Orada şunu görüyoruz, “Biz bu insanı bu şehirde görmek istemiyoruz” deniyor. Bir sonraki adım “Biz bu insanı ülkede de istemiyoruz” haline dönüşüverdi. O yüzden metnin içeriğinden bağımsız olarak buradaki kıyıma, baskıya karşı çıkmak önemli bir şey.

Uluslararası imzacılar var, onların imzası da etkili oldu. Olayın bu boyutu ve bundan sonra bir hedef var mı?

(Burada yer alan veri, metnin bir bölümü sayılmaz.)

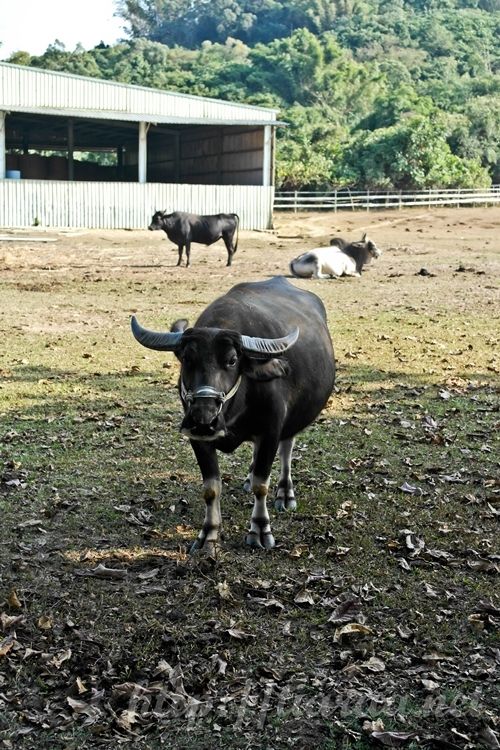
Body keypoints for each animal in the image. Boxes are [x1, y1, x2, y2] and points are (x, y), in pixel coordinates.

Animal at [130, 280, 336, 556]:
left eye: (232, 360)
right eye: (187, 358)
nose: (204, 419)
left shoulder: (271, 431)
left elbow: (262, 484)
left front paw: (260, 530)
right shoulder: (198, 439)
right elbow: (211, 489)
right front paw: (208, 535)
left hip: (291, 424)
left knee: (287, 450)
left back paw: (285, 494)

Aslında bu imza bu noktaya geldikten sonra iktidar tarafından bu kadar hedef gösterildikten sonra imzacı sayısı 2 bin 200’ü geçti ve imza kampanyası durduruldu. Ama her gün uluslararası yeni saygın akademik çevrelerden destek var. Bu destekler çoğunlukla Davutoğlu’na hitaben yazılmış mektuplar ve onun akademik kimliğine gönderme yapıyorlar. Hepsinde ortak bir nokta var; akademisyenler devletin akademisyeni değildir, akademik özgürlükler ve ifade özgürlüğü korunmalıdır, dolayısıyla yaşanan bu baskıların hiçbir şekilde maruz görülemeyeceği duygusu hakim.

Bu kampanyanın geleceği hakkında neler söylemek istersiniz?

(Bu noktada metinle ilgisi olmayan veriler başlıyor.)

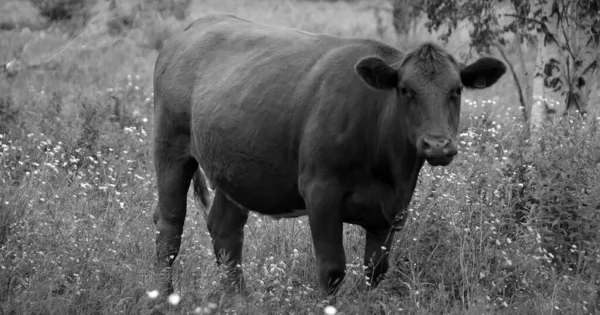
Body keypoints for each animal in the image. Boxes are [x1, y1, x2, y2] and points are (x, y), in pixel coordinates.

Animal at [151, 13, 506, 298]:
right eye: (406, 90)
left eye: (456, 91)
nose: (437, 145)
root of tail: (193, 28)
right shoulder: (321, 193)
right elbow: (332, 270)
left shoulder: (392, 212)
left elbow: (376, 271)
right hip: (171, 147)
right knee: (169, 225)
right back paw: (164, 297)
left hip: (235, 168)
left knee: (225, 230)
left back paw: (237, 300)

Artık bu iş tek tek bireylerin ötesine geçti. Mümkün olduğu kadar bu süreçte şiddete maruz kalan akademisyenlerin hak ihlal kayıplarını önlemek, mümkün olduğu kadar onların görevlerine devam etmelerini sağlamak ya da fiziki bir saldırıdan korumak gibi konular bizim için önemli. Bunun için Barış İçin Akademisyenler bünyesinde hedef göstermelerle uğraşan başka bir bölüm yapılandı. Ulusal ve uluslararası destekleri toplayan bir başka bölüm oluşturuldu. Hukuk grubu oluşturuldu, Sedat Peker ve diğer hedef göstermeler için suç duyurusunda bulunuldu.

Bundan sonraki amaç bence metinde ifadesi bulunan çatışmasızlık sürecine katkıda bulunabilmek için daha geniş bir kamuoyu yaratmak ve bu işi akademisyenlerin özlük meselesi ya da birkaç muhalif akademisyenin çıkışı olmadığını anlatmak olmalı. Mümkün olduğu kadar hızlı bir biçimde bu süreçte yaşanan hak ihlallerini araştırabileceği mekanizmaları kurulmasını ve akademisyenlerinde onun içinde yer almasını sağlamak hayati bir önem taşıyor. Baştan beri altı çizilen şu: “Biz hazırız; raporlama için hazırız, benzer süreçleri karşılaştırarak öneriler sunmak için hazırız. Olanları sadece odamızdan, kürsümüzden seyretmek istemiyoruz, elimiz taşın altına koymak istiyoruz.” Bence bu çok kıymetli bir vurgu ve yine herhangi bir devlet mekanizmasının bunu bu kadar itibarsızlaştırması, bu kadar kriminalize etmesi “devlet aklı” denilen şeyle de bağdaşan bir şey değil.

Öte yandan, bir dolu insanın bakış açısından bu imzacıların hepsi homojen, benzer bir siyasette örgütlenmiş insanlarmış gibi algılanıyor ya da öyle lanse ediliyor. Hâlbuki hiç de öyle değil. Çok heterojen ve Kürt siyasi hareketine oldukça mesafeli olan insanlar da var içlerinde. Birbirleriyle organik ilişkiyle hareket edebilecek, planlı programlı, talimatın bir yerden geldiği ilişkinin bir sonucu değil. Kıymetli olan ve imzaların çoğalmasına yol açan dolayısıyla da iktidar çevrelerinden tepkinin sertleşerek üzerimize gelmesine neden olan, imzacıların çok geniş bir temsiliyeti ve çok geniş bir siyasal yelpazeyi temsil etmiş olmasıdır; bir benzerini Gezi’de gördüğümüz dinamiğin, imzacıların bileşiminde görmüş olmamızdır.